We reverse the order granting partial summary judgment. The subject order found enforceable a contractual term which provided for a bonus to be negotiated by the parties in the future.[1] We conclude that such a contractual provision was merely an "agreement to agree" in the future about the bonus and hence unenforceable as a matter of law. Suggs v. Defranco's, Inc., 626 So. 2d 1100, 1101 (Fla. 1st DCA 1993); Jacksonville Port Auth. v. W.R. Johnson Enters., Inc., 624 So. 2d 313, 315 (Fla. 1st DCA 1993), rev. denied, 634 So. 2d 629 (Fla.1994); Bee Line Air Transp. Inc. v. Dodd, 496 So. 2d 874 (Fla. 3d DCA 1986), rev. denied, 506 So. 2d 1040 (Fla.1987); see also Metropolitan Dade County v. Estate of Hernandez, 591 So. 2d 1124 (Fla. 3d DCA 1992) (finding failure to have reached a settlement agreement where there was no competent substantial evidence that the parties had agreed on an essential term of the contract, namely, whether the consideration was to be $10,000 or $10,500). Compare Blackhawk Heating & Plumbing Co. v. Data Lease Financial Corp., 302 So. 2d 404 (Fla.1974) (finding that contract itself described sufficient method of computing "cash-flow benefits" for court to enforce provision).
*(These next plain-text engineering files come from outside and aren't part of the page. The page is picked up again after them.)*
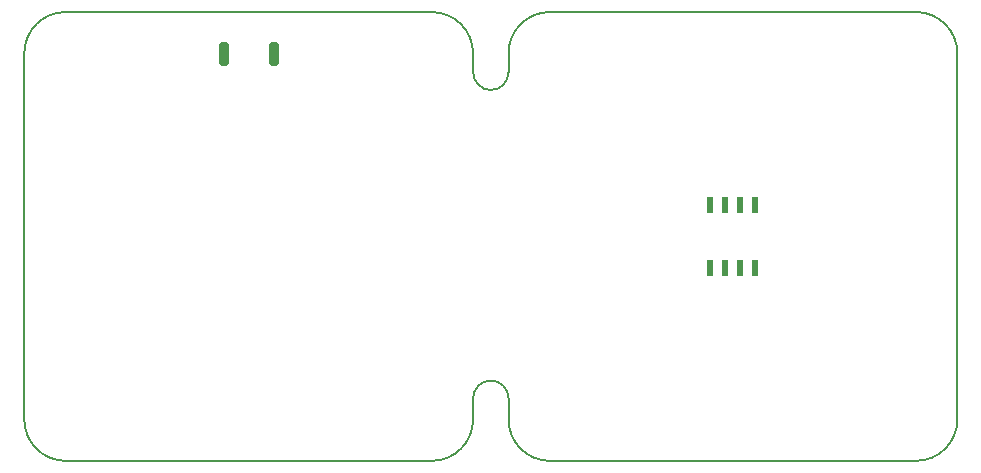
<source format=gbr>
%TF.GenerationSoftware,KiCad,Pcbnew,(6.0.1-0)*%
%TF.CreationDate,2022-02-22T17:31:54+01:00*%
%TF.ProjectId,ethersweep,65746865-7273-4776-9565-702e6b696361,2.0.1*%
%TF.SameCoordinates,Original*%
%TF.FileFunction,Paste,Bot*%
%TF.FilePolarity,Positive*%
%FSLAX46Y46*%
G04 Gerber Fmt 4.6, Leading zero omitted, Abs format (unit mm)*
G04 Created by KiCad (PCBNEW (6.0.1-0)) date 2022-02-22 17:31:54*
%MOMM*%
%LPD*%
G01*
G04 APERTURE LIST*
G04 Aperture macros list*
%AMRoundRect*
0 Rectangle with rounded corners*
0 $1 Rounding radius*
0 $2 $3 $4 $5 $6 $7 $8 $9 X,Y pos of 4 corners*
0 Add a 4 corners polygon primitive as box body*
4,1,4,$2,$3,$4,$5,$6,$7,$8,$9,$2,$3,0*
0 Add four circle primitives for the rounded corners*
1,1,$1+$1,$2,$3*
1,1,$1+$1,$4,$5*
1,1,$1+$1,$6,$7*
1,1,$1+$1,$8,$9*
0 Add four rect primitives between the rounded corners*
20,1,$1+$1,$2,$3,$4,$5,0*
20,1,$1+$1,$4,$5,$6,$7,0*
20,1,$1+$1,$6,$7,$8,$9,0*
20,1,$1+$1,$8,$9,$2,$3,0*%
G04 Aperture macros list end*
%TA.AperFunction,Profile*%
%ADD10C,0.150000*%
%TD*%
%ADD11RoundRect,0.200000X0.200000X0.800000X-0.200000X0.800000X-0.200000X-0.800000X0.200000X-0.800000X0*%
%ADD12R,0.600000X1.400000*%
G04 APERTURE END LIST*
D10*
X184100000Y-31800000D02*
X184100000Y-30200000D01*
X184100000Y-60700000D02*
X184100000Y-59400000D01*
X180600000Y-26700000D02*
X149600000Y-26700000D01*
X149600000Y-26700000D02*
G75*
G03*
X146100000Y-30200000I-1J-3499999D01*
G01*
X184100000Y-30200000D02*
G75*
G03*
X180600000Y-26700000I-3499999J1D01*
G01*
X180600000Y-64700000D02*
G75*
G03*
X184100000Y-61200000I1J3499999D01*
G01*
X146100000Y-30200000D02*
X146100000Y-61200000D01*
X149600000Y-64700000D02*
X180600000Y-64700000D01*
X146100000Y-61200000D02*
G75*
G03*
X149600000Y-64700000I3499999J-1D01*
G01*
X184100000Y-61200000D02*
X184100000Y-60700000D01*
X225100000Y-61200000D02*
X225100000Y-30200000D01*
X190600000Y-64700000D02*
X221600000Y-64700000D01*
X187100000Y-61200000D02*
G75*
G03*
X190600000Y-64700000I3499999J-1D01*
G01*
X221600000Y-64700000D02*
G75*
G03*
X225100000Y-61200000I1J3499999D01*
G01*
X190600000Y-26700000D02*
G75*
G03*
X187100000Y-30200000I-1J-3499999D01*
G01*
X190600000Y-26700000D02*
X221600000Y-26700000D01*
X187100000Y-30200000D02*
X187100000Y-30700000D01*
X187100000Y-61200000D02*
X187100000Y-59400000D01*
X187100000Y-31800000D02*
X187100000Y-30700000D01*
X225100000Y-30200000D02*
G75*
G03*
X221600000Y-26700000I-3499999J1D01*
G01*
X184099404Y-31800002D02*
G75*
G03*
X187100000Y-31800000I1500298J-298D01*
G01*
X187100596Y-59399998D02*
G75*
G03*
X184100000Y-59400000I-1500298J298D01*
G01*
D11*
X167250000Y-30250000D03*
X163050000Y-30250000D03*
D12*
X204195000Y-43000000D03*
X205465000Y-43000000D03*
X206735000Y-43000000D03*
X208005000Y-43000000D03*
X208005000Y-48400000D03*
X206735000Y-48400000D03*
X205465000Y-48400000D03*
X204195000Y-48400000D03*
M02*

</source>
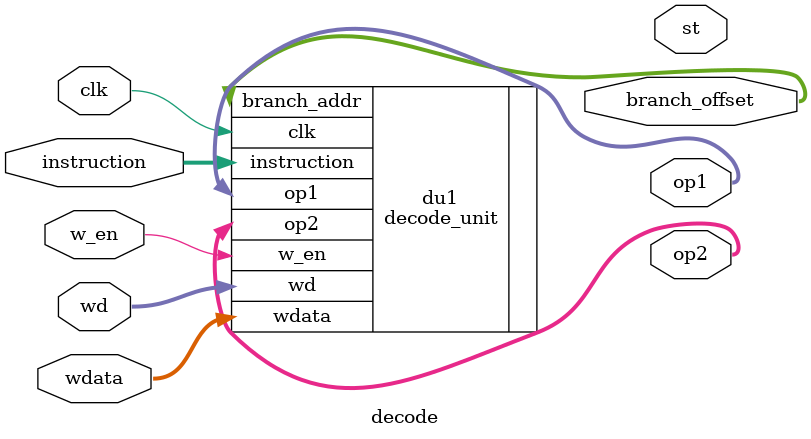
<source format=v>
`timescale 1ns / 1ps

module decode(
    input clk, 
    input w_en,
    input [31:0] instruction,
    input [31:0] wdata,
    input [4:0] wd,
    output [31:0] op1,
    output [31:0] op2,
    output [31:0] branch_offset,
    output [31:0] st 
    );

    decode_unit du1(.clk(clk),
        .w_en(w_en),
        .instruction(instruction),
        .wdata(wdata),
        .wd(wd),
        .op1(op1),
        .op2(op2),
        .branch_addr(branch_offset));
endmodule

</source>
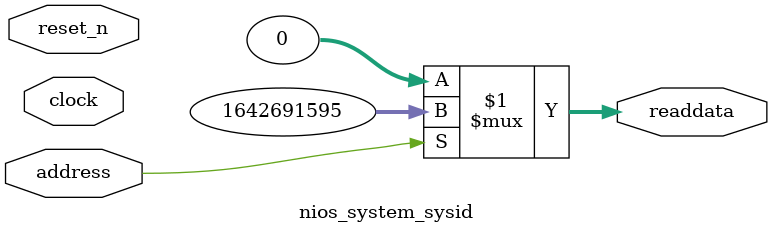
<source format=v>



// synthesis translate_off
`timescale 1ns / 1ps
// synthesis translate_on

// turn off superfluous verilog processor warnings 
// altera message_level Level1 
// altera message_off 10034 10035 10036 10037 10230 10240 10030 

module nios_system_sysid (
               // inputs:
                address,
                clock,
                reset_n,

               // outputs:
                readdata
             )
;

  output  [ 31: 0] readdata;
  input            address;
  input            clock;
  input            reset_n;

  wire    [ 31: 0] readdata;
  //control_slave, which is an e_avalon_slave
  assign readdata = address ? 1642691595 : 0;

endmodule



</source>
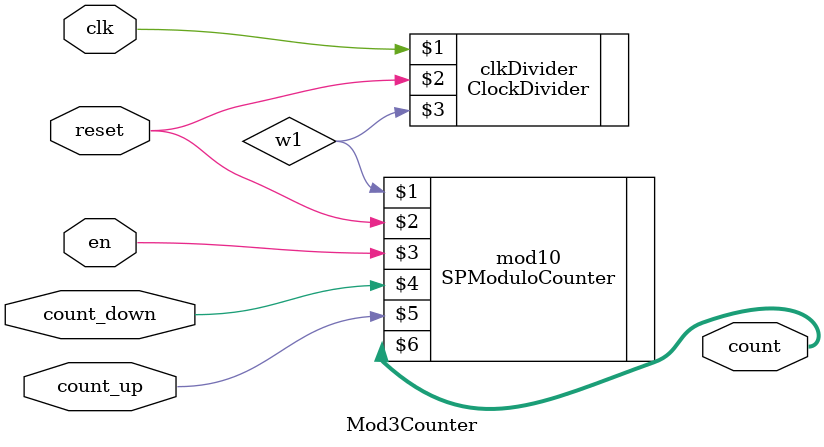
<source format=v>
`timescale 1ns / 1ps


module Mod6Counter(input clk, reset,en,count_down,count_up, output [2:0]count);
wire w1;
ClockDivider clkDivider(clk, reset, w1);
SPModuloCounter #(3,6) mod10(w1,reset,en,count_down,count_up,count);
endmodule

module Mod3Counter(input clk, reset,en,count_down,count_up, output [1:0]count);
wire w1;
ClockDivider clkDivider(clk, reset, w1);
SPModuloCounter #(2,3) mod10(w1,reset,en,count_down,count_up,count);
endmodule



</source>
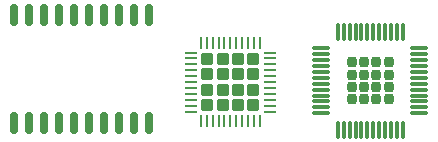
<source format=gbr>
%TF.GenerationSoftware,KiCad,Pcbnew,8.0.0*%
%TF.CreationDate,2024-04-12T00:00:07-04:00*%
%TF.ProjectId,Business card PCB,42757369-6e65-4737-9320-636172642050,rev?*%
%TF.SameCoordinates,Original*%
%TF.FileFunction,Paste,Bot*%
%TF.FilePolarity,Positive*%
%FSLAX46Y46*%
G04 Gerber Fmt 4.6, Leading zero omitted, Abs format (unit mm)*
G04 Created by KiCad (PCBNEW 8.0.0) date 2024-04-12 00:00:07*
%MOMM*%
%LPD*%
G01*
G04 APERTURE LIST*
G04 Aperture macros list*
%AMRoundRect*
0 Rectangle with rounded corners*
0 $1 Rounding radius*
0 $2 $3 $4 $5 $6 $7 $8 $9 X,Y pos of 4 corners*
0 Add a 4 corners polygon primitive as box body*
4,1,4,$2,$3,$4,$5,$6,$7,$8,$9,$2,$3,0*
0 Add four circle primitives for the rounded corners*
1,1,$1+$1,$2,$3*
1,1,$1+$1,$4,$5*
1,1,$1+$1,$6,$7*
1,1,$1+$1,$8,$9*
0 Add four rect primitives between the rounded corners*
20,1,$1+$1,$2,$3,$4,$5,0*
20,1,$1+$1,$4,$5,$6,$7,0*
20,1,$1+$1,$6,$7,$8,$9,0*
20,1,$1+$1,$8,$9,$2,$3,0*%
G04 Aperture macros list end*
%ADD10RoundRect,0.150000X-0.150000X0.800000X-0.150000X-0.800000X0.150000X-0.800000X0.150000X0.800000X0*%
%ADD11RoundRect,0.250000X0.275000X0.275000X-0.275000X0.275000X-0.275000X-0.275000X0.275000X-0.275000X0*%
%ADD12RoundRect,0.062500X0.475000X0.062500X-0.475000X0.062500X-0.475000X-0.062500X0.475000X-0.062500X0*%
%ADD13RoundRect,0.062500X0.062500X0.475000X-0.062500X0.475000X-0.062500X-0.475000X0.062500X-0.475000X0*%
%ADD14RoundRect,0.207500X0.207500X0.207500X-0.207500X0.207500X-0.207500X-0.207500X0.207500X-0.207500X0*%
%ADD15RoundRect,0.075000X0.662500X0.075000X-0.662500X0.075000X-0.662500X-0.075000X0.662500X-0.075000X0*%
%ADD16RoundRect,0.075000X0.075000X0.662500X-0.075000X0.662500X-0.075000X-0.662500X0.075000X-0.662500X0*%
G04 APERTURE END LIST*
D10*
%TO.C,SOP20*%
X141035000Y-67150000D03*
X142305000Y-67150000D03*
X143575000Y-67150000D03*
X144845000Y-67150000D03*
X146115000Y-67150000D03*
X147385000Y-67150000D03*
X148655000Y-67150000D03*
X149925000Y-67150000D03*
X151195000Y-67150000D03*
X152465000Y-67150000D03*
X152465000Y-76350000D03*
X151195000Y-76350000D03*
X149925000Y-76350000D03*
X148655000Y-76350000D03*
X147385000Y-76350000D03*
X146115000Y-76350000D03*
X144845000Y-76350000D03*
X143575000Y-76350000D03*
X142305000Y-76350000D03*
X141035000Y-76350000D03*
%TD*%
D11*
%TO.C,QFN44*%
X161300000Y-70897000D03*
X161300000Y-72197000D03*
X161300000Y-73497000D03*
X161300000Y-74797000D03*
X160000000Y-70897000D03*
X160000000Y-72197000D03*
X160000000Y-73497000D03*
X160000000Y-74797000D03*
X158700000Y-70897000D03*
X158700000Y-72197000D03*
X158700000Y-73497000D03*
X158700000Y-74797000D03*
X157400000Y-70897000D03*
X157400000Y-72197000D03*
X157400000Y-73497000D03*
X157400000Y-74797000D03*
D12*
X162687500Y-70347000D03*
X162687500Y-70847000D03*
X162687500Y-71347000D03*
X162687500Y-71847000D03*
X162687500Y-72347000D03*
X162687500Y-72847000D03*
X162687500Y-73347000D03*
X162687500Y-73847000D03*
X162687500Y-74347000D03*
X162687500Y-74847000D03*
X162687500Y-75347000D03*
D13*
X161850000Y-76184500D03*
X161350000Y-76184500D03*
X160850000Y-76184500D03*
X160350000Y-76184500D03*
X159850000Y-76184500D03*
X159350000Y-76184500D03*
X158850000Y-76184500D03*
X158350000Y-76184500D03*
X157850000Y-76184500D03*
X157350000Y-76184500D03*
X156850000Y-76184500D03*
D12*
X156012500Y-75347000D03*
X156012500Y-74847000D03*
X156012500Y-74347000D03*
X156012500Y-73847000D03*
X156012500Y-73347000D03*
X156012500Y-72847000D03*
X156012500Y-72347000D03*
X156012500Y-71847000D03*
X156012500Y-71347000D03*
X156012500Y-70847000D03*
X156012500Y-70347000D03*
D13*
X156850000Y-69509500D03*
X157350000Y-69509500D03*
X157850000Y-69509500D03*
X158350000Y-69509500D03*
X158850000Y-69509500D03*
X159350000Y-69509500D03*
X159850000Y-69509500D03*
X160350000Y-69509500D03*
X160850000Y-69509500D03*
X161350000Y-69509500D03*
X161850000Y-69509500D03*
%TD*%
D14*
%TO.C,TQFP48*%
X172750000Y-71190000D03*
X172750000Y-72220000D03*
X172750000Y-73250000D03*
X172750000Y-74280000D03*
X171720000Y-71190000D03*
X171720000Y-72220000D03*
X171720000Y-73250000D03*
X171720000Y-74280000D03*
X170690000Y-71190000D03*
X170690000Y-72220000D03*
X170690000Y-73250000D03*
X170690000Y-74280000D03*
X169660000Y-71190000D03*
X169660000Y-72220000D03*
X169660000Y-73250000D03*
X169660000Y-74280000D03*
D15*
X175367500Y-69985000D03*
X175367500Y-70485000D03*
X175367500Y-70985000D03*
X175367500Y-71485000D03*
X175367500Y-71985000D03*
X175367500Y-72485000D03*
X175367500Y-72985000D03*
X175367500Y-73485000D03*
X175367500Y-73985000D03*
X175367500Y-74485000D03*
X175367500Y-74985000D03*
X175367500Y-75485000D03*
D16*
X173955000Y-76897500D03*
X173455000Y-76897500D03*
X172955000Y-76897500D03*
X172455000Y-76897500D03*
X171955000Y-76897500D03*
X171455000Y-76897500D03*
X170955000Y-76897500D03*
X170455000Y-76897500D03*
X169955000Y-76897500D03*
X169455000Y-76897500D03*
X168955000Y-76897500D03*
X168455000Y-76897500D03*
D15*
X167042500Y-75485000D03*
X167042500Y-74985000D03*
X167042500Y-74485000D03*
X167042500Y-73985000D03*
X167042500Y-73485000D03*
X167042500Y-72985000D03*
X167042500Y-72485000D03*
X167042500Y-71985000D03*
X167042500Y-71485000D03*
X167042500Y-70985000D03*
X167042500Y-70485000D03*
X167042500Y-69985000D03*
D16*
X168455000Y-68572500D03*
X168955000Y-68572500D03*
X169455000Y-68572500D03*
X169955000Y-68572500D03*
X170455000Y-68572500D03*
X170955000Y-68572500D03*
X171455000Y-68572500D03*
X171955000Y-68572500D03*
X172455000Y-68572500D03*
X172955000Y-68572500D03*
X173455000Y-68572500D03*
X173955000Y-68572500D03*
%TD*%
M02*

</source>
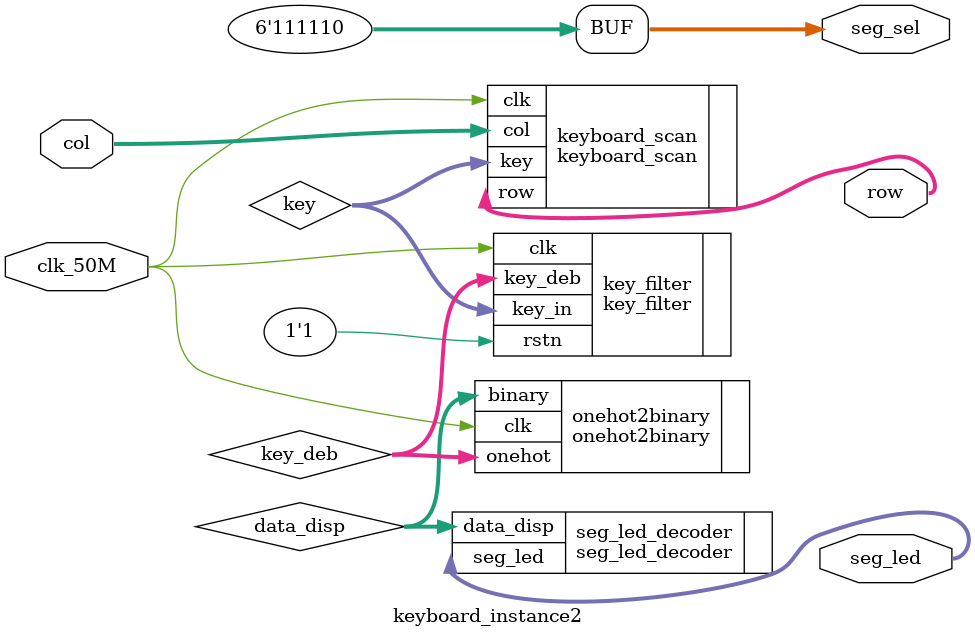
<source format=v>
module keyboard_instance2(clk_50M,col,row,seg_led,seg_sel);
    input clk_50M;
    input [3:0] col;
    output [3:0] row;
    output [7:0] seg_led;
    output [5:0] seg_sel;
    assign seg_sel = 6'b111110;
    wire [15:0] key;
    keyboard_scan keyboard_scan(
        .clk(clk_50M),
        .col(col),
        .row(row),
        .key(key)
    );
    wire [15:0] key_deb;
    key_filter key_filter(
        .clk(clk_50M),
        .rstn(1'b1),
        .key_in(key),
        .key_deb(key_deb)
    );
    wire [3:0] data_disp;
    onehot2binary onehot2binary(
        .clk(clk_50M),
        .onehot(key_deb),
        .binary(data_disp)
    );
    seg_led_decoder seg_led_decoder(
        .data_disp(data_disp),
        .seg_led(seg_led)
    );
endmodule


</source>
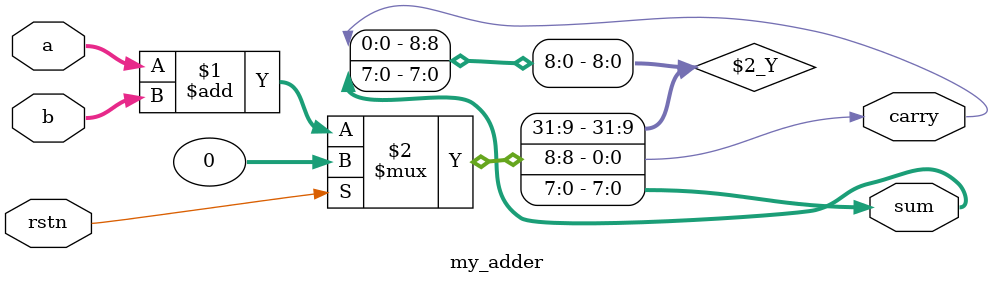
<source format=sv>
/*/|==========/=/|====================================/
|*|| Filename |*|| adder.v 
|*|| Date     |*|| 2022-09-29
|*|| Author   |*|| Nguyen Ha Nhat Phuong
|*|| Contact  |*|| phuong2710@gmail.com
|_|/==========|_|/===================================*/

module my_adder (input        rstn, 
                 input [7:0]  a,
                 input [7:0]  b,
                 output[7:0]  sum, 
                 output       carry);

  assign {carry, sum} = rstn ? 0 : (a + b);
endmodule

</source>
Appellee relies in part on Community Design Corp. v. Antonell, 459 So. 2d 343, 344-45 & nn. 1, 2 (Fla. 3d DCA 1984), rev. denied, 469 So. 2d 748 (Fla.1985), which found a bonus agreement enforceable where the defendant had received the benefit of the plaintiff's performance of a task. In Community Design, the existence of the contract for a bonus was clear, and the amount of the bonus was clearly to be between $20,000 and $35,000. Community Design is inapposite, however, where the award in that case was analogous to quantum meruit for otherwise uncompensated services. Here, the subject bonus would be additional remuneration for services for which John Alden has already paid in full under a contract.

Accordingly, we reverse and remand with instructions that summary judgment be entered in favor of appellant pursuant to its motion in this cause.

Reversed and remanded with instructions.

NOTES

[1] Specifically the subject contractual provision provided in pertinent part that:

Based upon the performance of the SPO, that the independent contractor [appellee] conceptualized and helped develop, a separate bonus payment will be negotiated.